There’s a general consensus that we Americans struggle with the notion of a work/life balance. Certainly, there’s also a general feeling that Europe is ahead of the curve, and that the US is lagging behind somewhat when it comes to getting the balance between work and life right.

That statement might not be substantiated with any hard statistical evidence. However, anecdotally, the point is clear. In 2017, the French Government introduced a law that allows employees to disconnect from their work email when they are out of the office. That’s a concept that will seem completely alien to most American workers – and it will probably cause a fair bit of jealousy too.  Can you imagine?  Speaking for myself, I can not.

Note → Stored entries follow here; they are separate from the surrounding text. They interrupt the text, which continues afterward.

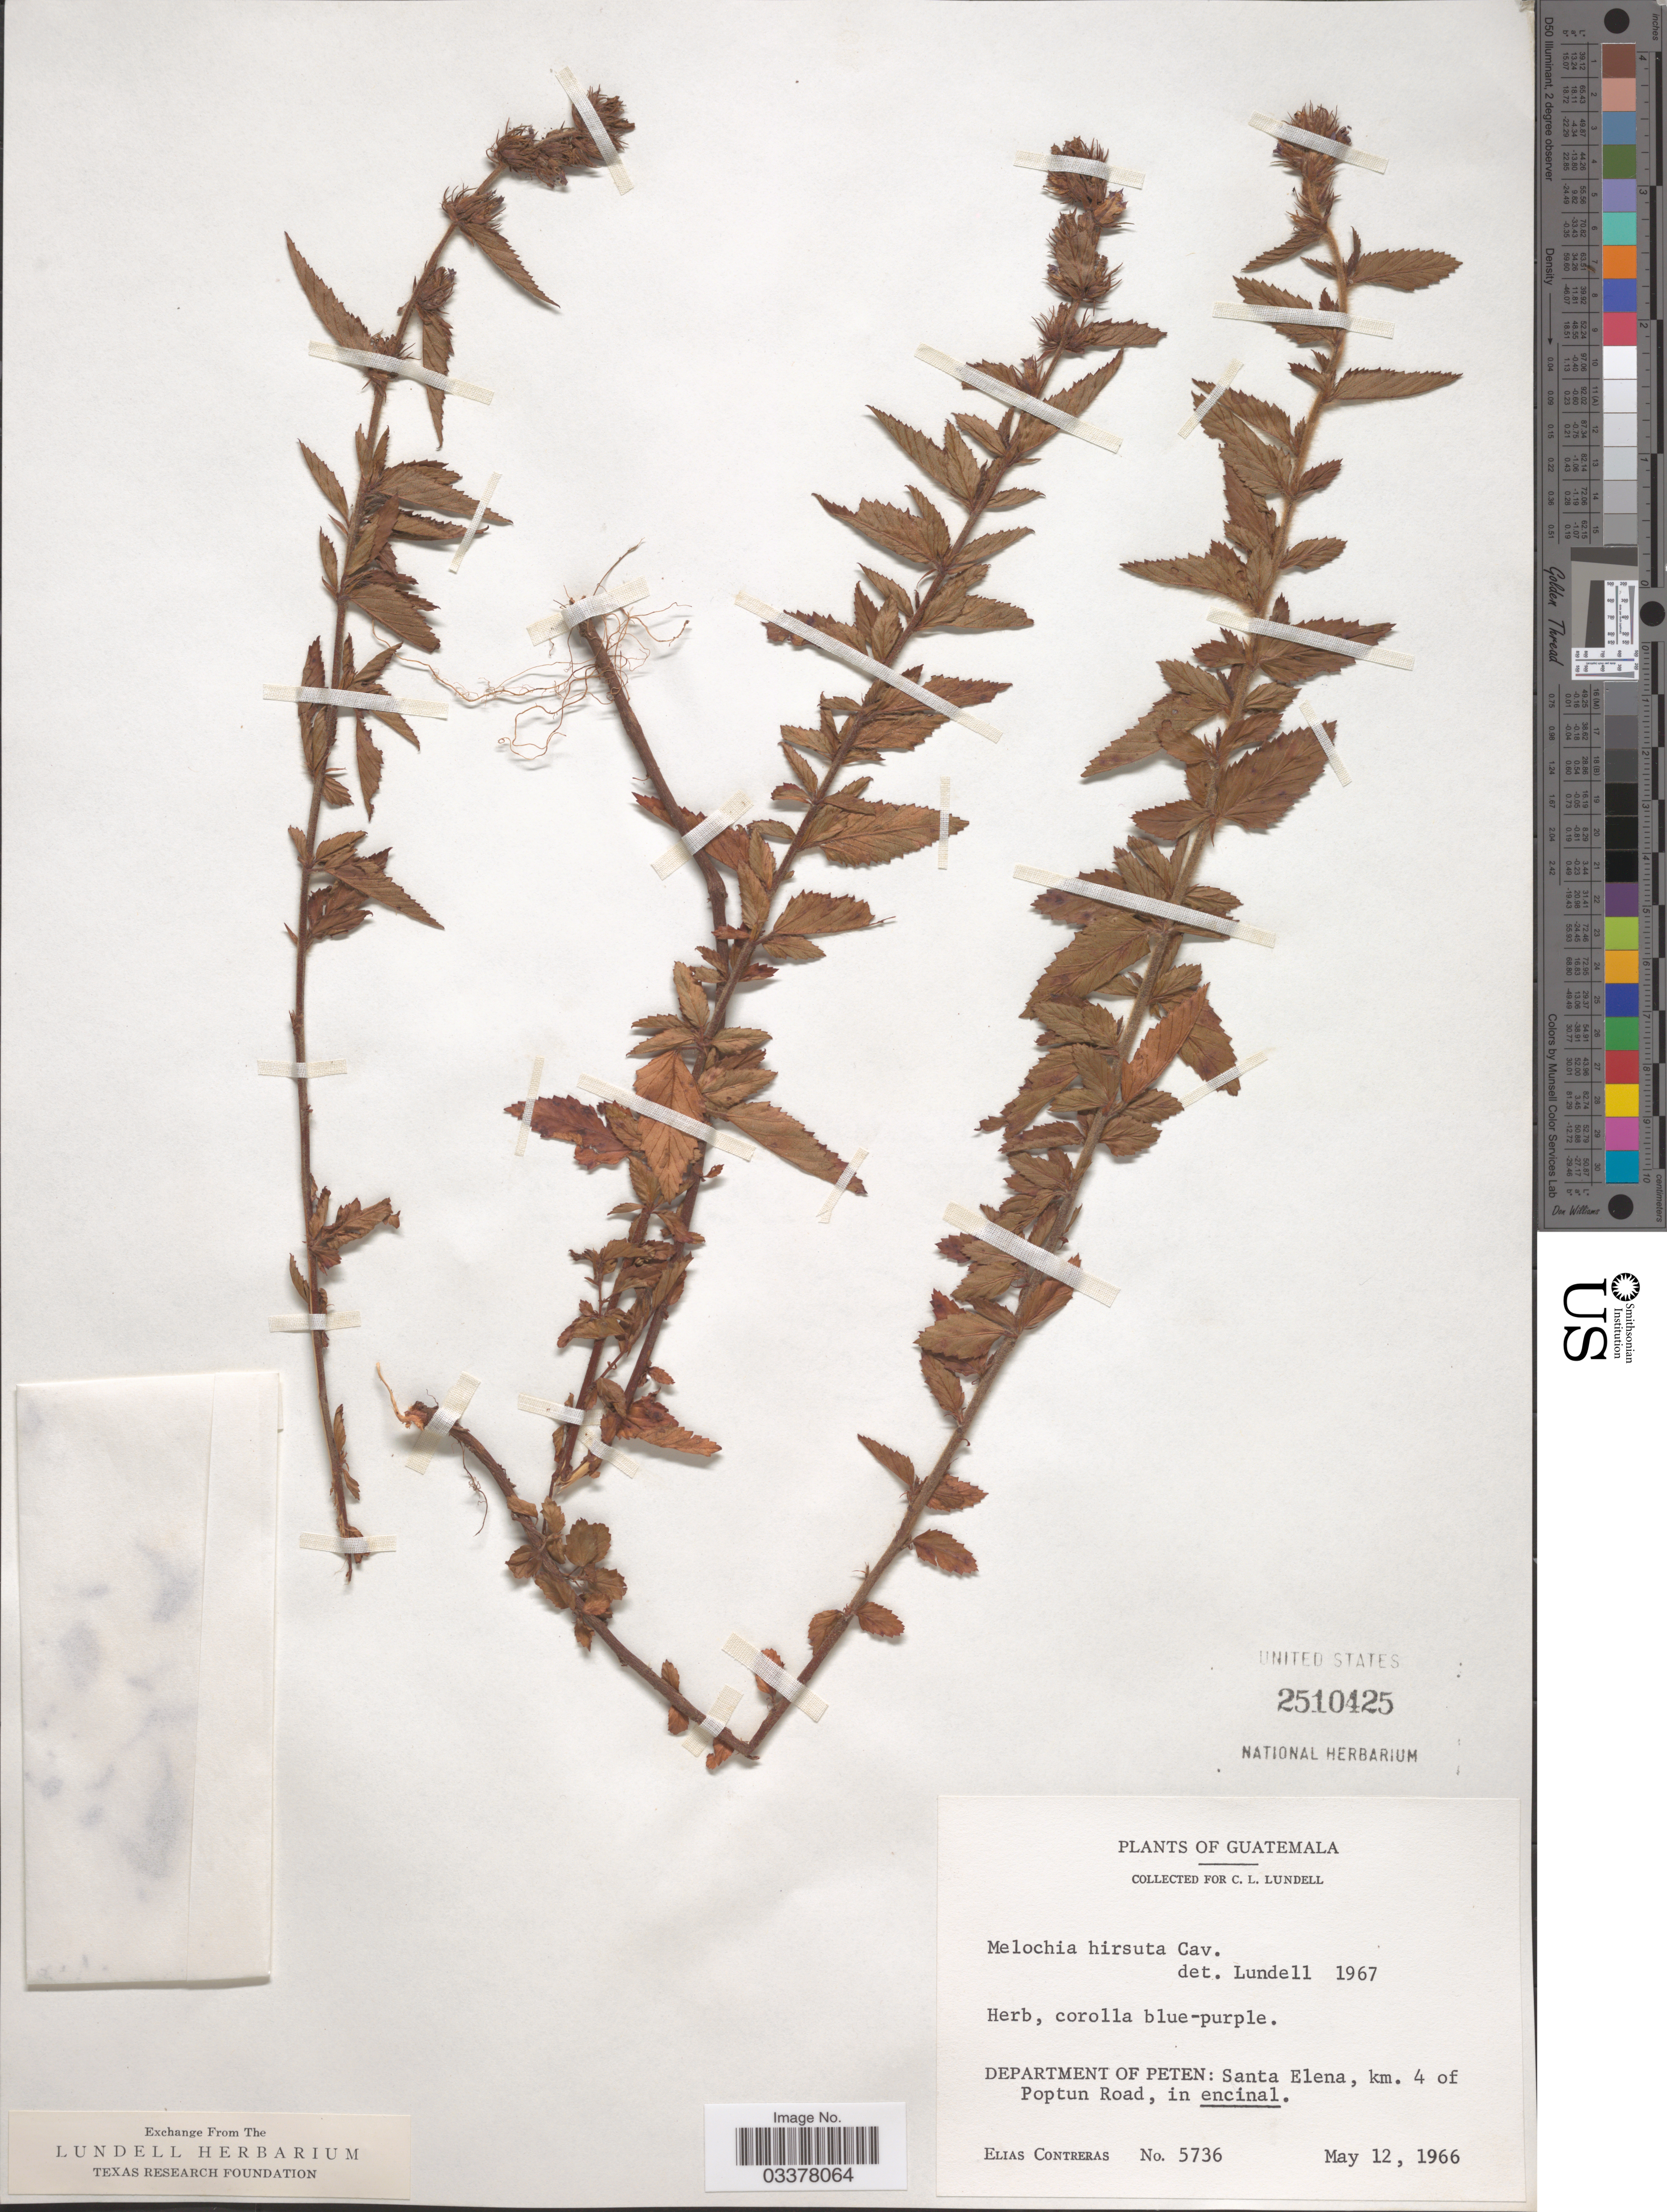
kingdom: Plantae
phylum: Tracheophyta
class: Magnoliopsida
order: Malvales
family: Malvaceae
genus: Melochia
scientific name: Melochia spicata var. spicata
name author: (L.) Fryxell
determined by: Dorr, L. J., (BOT), Smithsonian Institution - National Museum of Natural History (UNITED STATES)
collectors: E. Contreras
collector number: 5736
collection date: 1966-05-12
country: Guatemala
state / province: El Petén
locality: Department of Peten: Santa Elena, km. 4 of Poptun Road.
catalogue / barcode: US 2510425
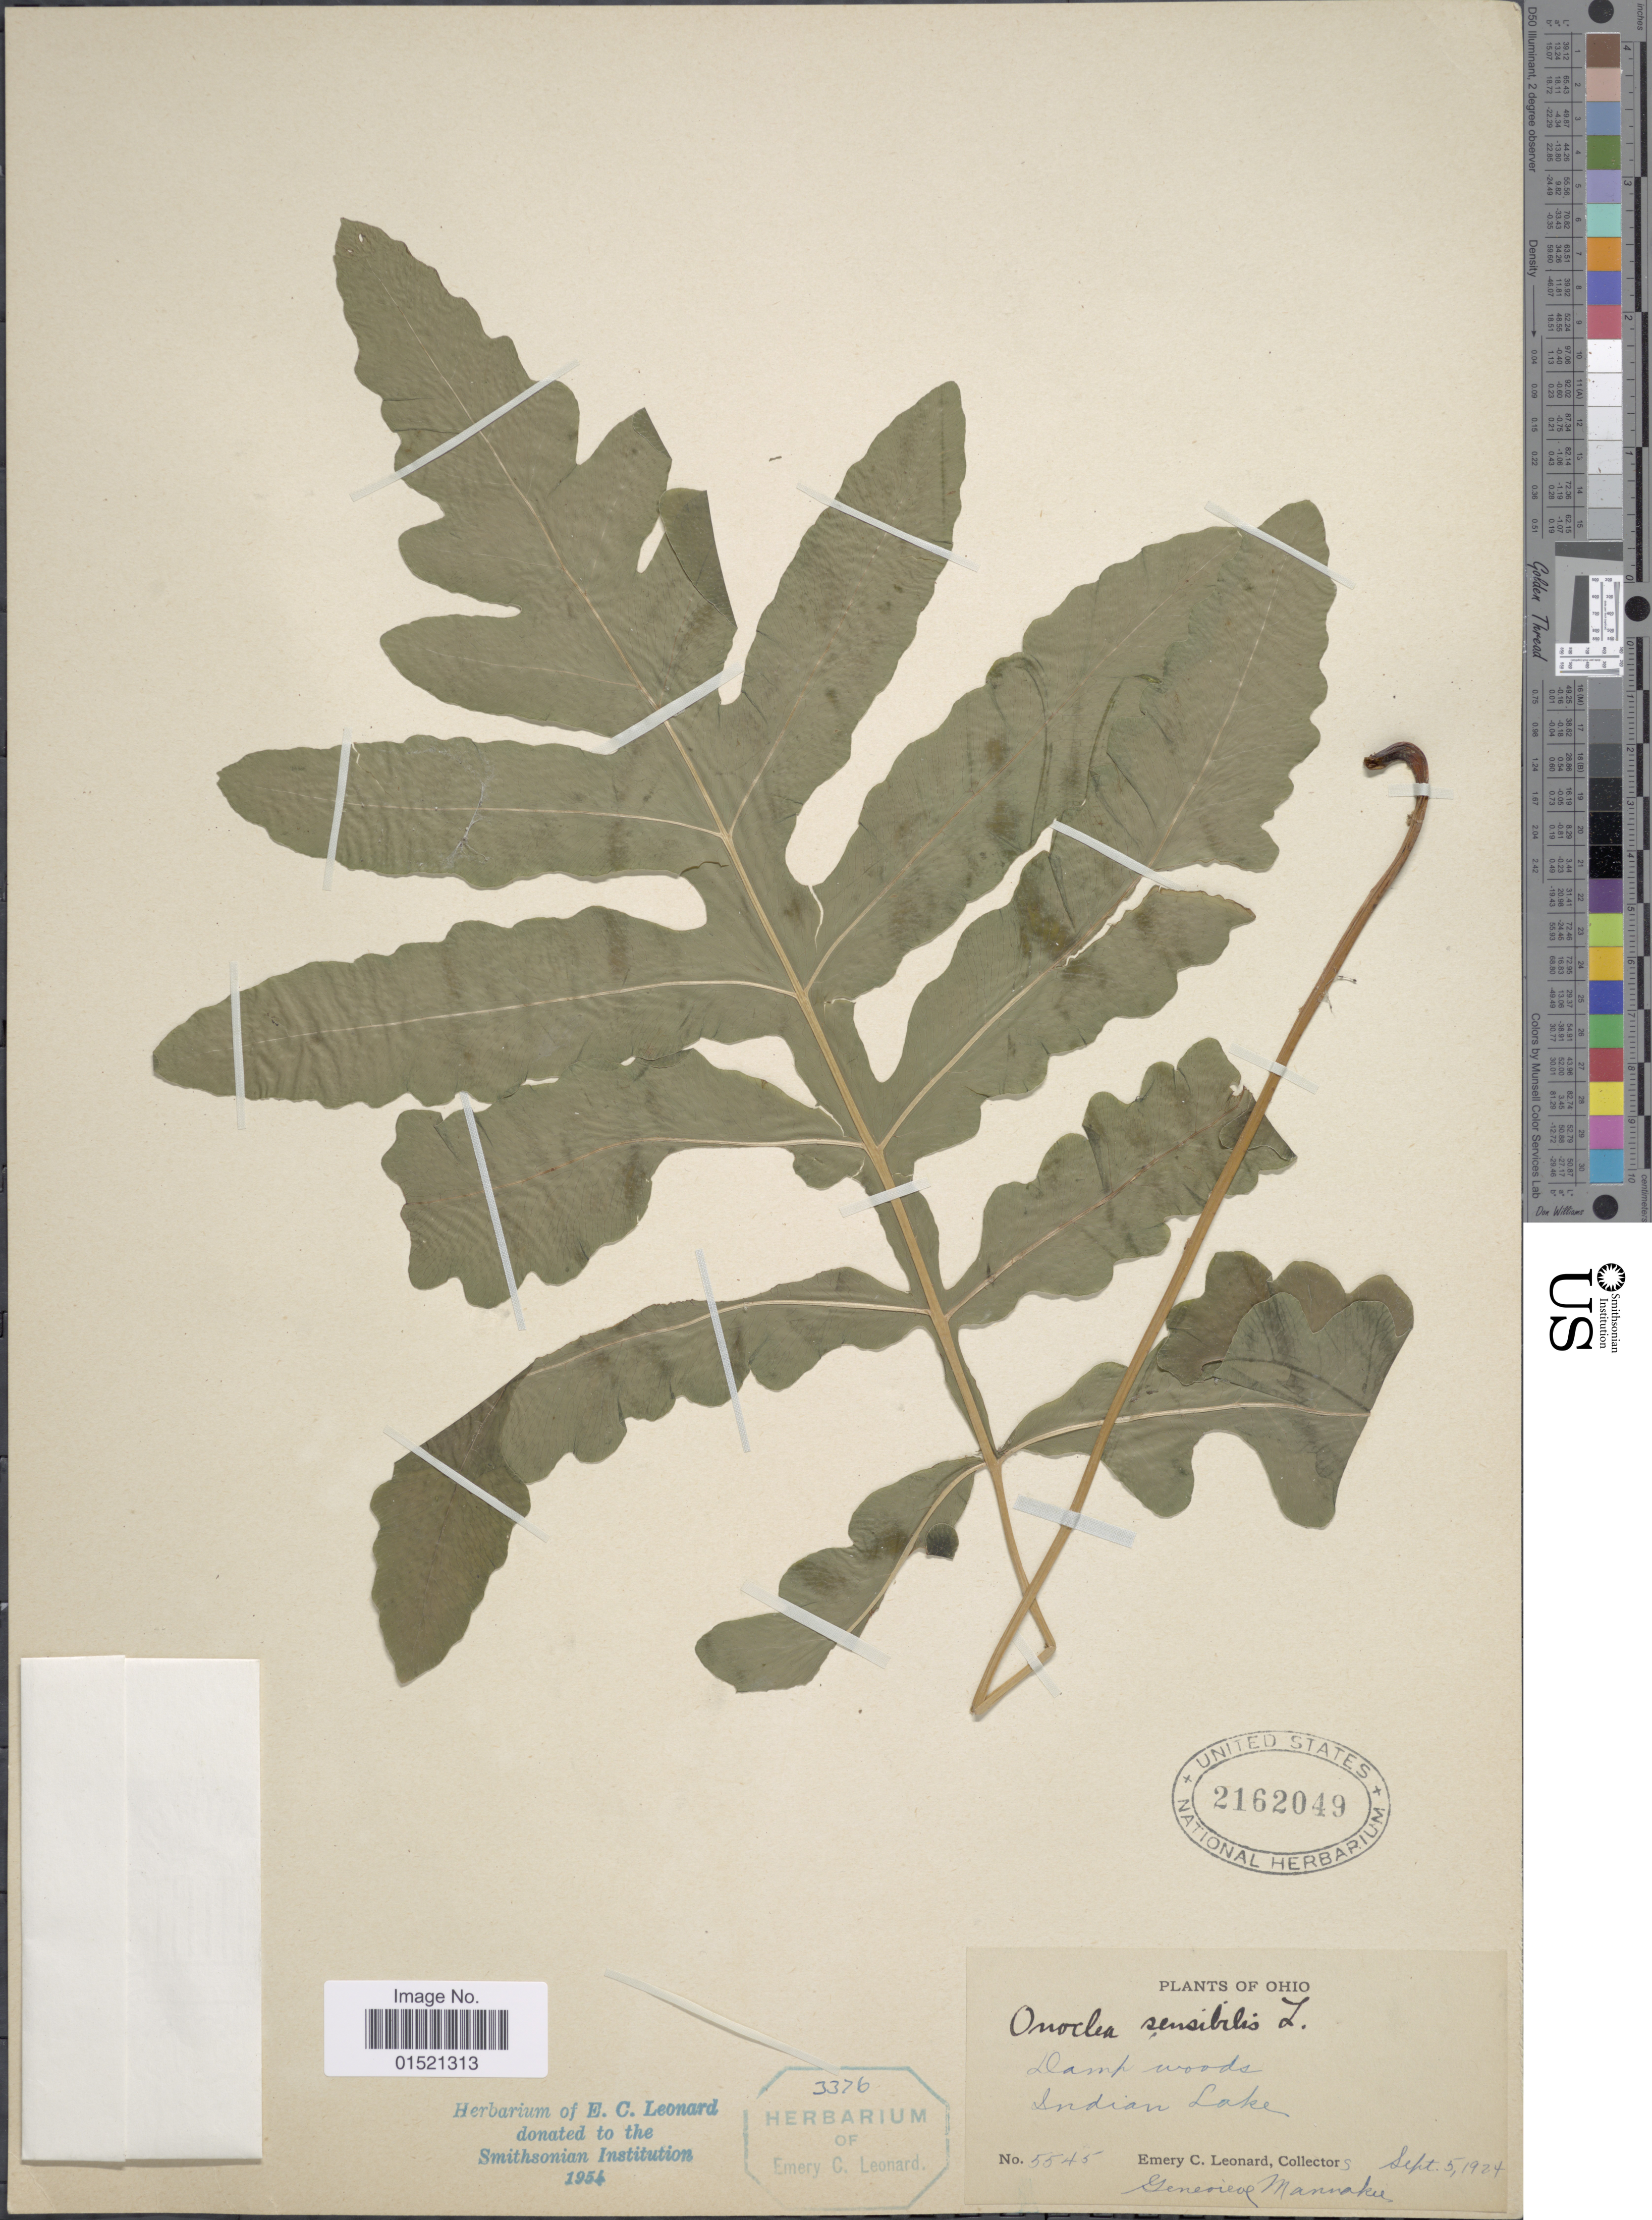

In general, regulations and laws around employment – from the number of hours that can be worked in a week to maternity and paternity rights – in continental Europe seem to promote work/life balance more positively than in America.

Trends and methods

Of course, America has made progress with work/life balance in recent years. Some companies have followed the lead set by the French Government in limiting email access for employees on weekends.

Telecommuting and a flexible approach to the working week, moving away from the traditional 9-5 model, are also becoming more common. Similarly, part-time arrangements and job shares are other methods that some companies have been trying.

First of all, it’s encouraging to know that it has never been easier to gain an insight into a company’s culture than it is today. Platforms such as Glassdoor make it easy to glean useful nuggets of information about the working hours, benefits and general expectations within an organization. Crucially, you can discover all this information at the click of a button – and without actually having to ask any questions about it.

Indeed, asking questions about work/life balance can be tricky.  It’s not really advisable to broach the subject in an interview. Rightly or wrongly, these types of questions can be misconstrued as an indication that a candidate is not wholly job-focused.

It’s really quite interesting when you think about it.  You may think you are simply asking about the work/life balance so you have an idea of what you are getting yourself into and the interviewer hears, “I don’t want to work past 5 ever.”  Of course this is not what you are saying or even what you mean.  It’s the same when you ask about vacation.  You may simply want to know how much vacation you’ll be eligible for and the interviewer hears, “I don’t want to work.”

How and when you ask such questions needs to be carefully considered and it’s not advisable to bring these matters up early on in the process.

The best strategy is to look for examples of work/life balance methods within your current or prospective organization before pushing the issue yourself. As previously stated, it’s easy enough to do independent research to find out the extent to which work/life balance is embraced in a company.  Is the company sending you emails late at night or over the weekend?  This may or may not be a sign that you too will be expected to do this.  To be fair, sending a quick email is not necessarily that big a deal but, how many, how often and how involved do these messages need to be?

One very positive indicator would be iIf you see evidence, particularly in senior positions, then it looks more likely that the company will be supportive of work/life balance requests.  I will tell you, from what I’ve witnessed personally though, what matters most is the attitude of your direct manager regardless of what the company policy may be.  So look closely and pay attention to the cues you may be seeing.  It’s not unheard of for managers to say that they support requests for flexible working schedules and other methods when they actually don’t.

In conclusion, work/life balance is being embraced more and more by companies across the US, but the issue still needs to be approached with a degree of caution.